### Stored data entries:

┌──

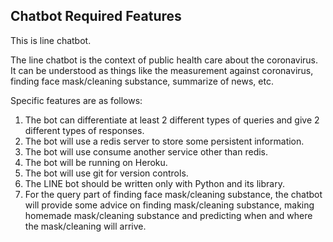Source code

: 

## Chatbot Required Features
This is line chatbot.

The line chatbot is the context of public health care about the coronavirus. It can be understood as things like the measurement against coronavirus, finding face mask/cleaning substance, summarize of news, etc. 

Specific features are as follows:
1. The bot can differentiate at least 2 different types of queries and give 2 different types of responses.
1. The bot will use a redis server to store some persistent information.
1. The bot will use consume another service other than redis.
1. The bot will be running on Heroku.
1. The bot will use git for version controls. 
1. The LINE bot should be written only with Python and its library. 
1. For the query part of finding face mask/cleaning substance, the chatbot will provide some advice on finding mask/cleaning substance, making homemade mask/cleaning substance and predicting when and where the mask/cleaning will arrive.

└──

### Exercise aim:
The expected answer is every line above in which the word "redis" appears.

### Exercise solution:
1. The bot will use a redis server to store some persistent information.
1. The bot will use consume another service other than redis.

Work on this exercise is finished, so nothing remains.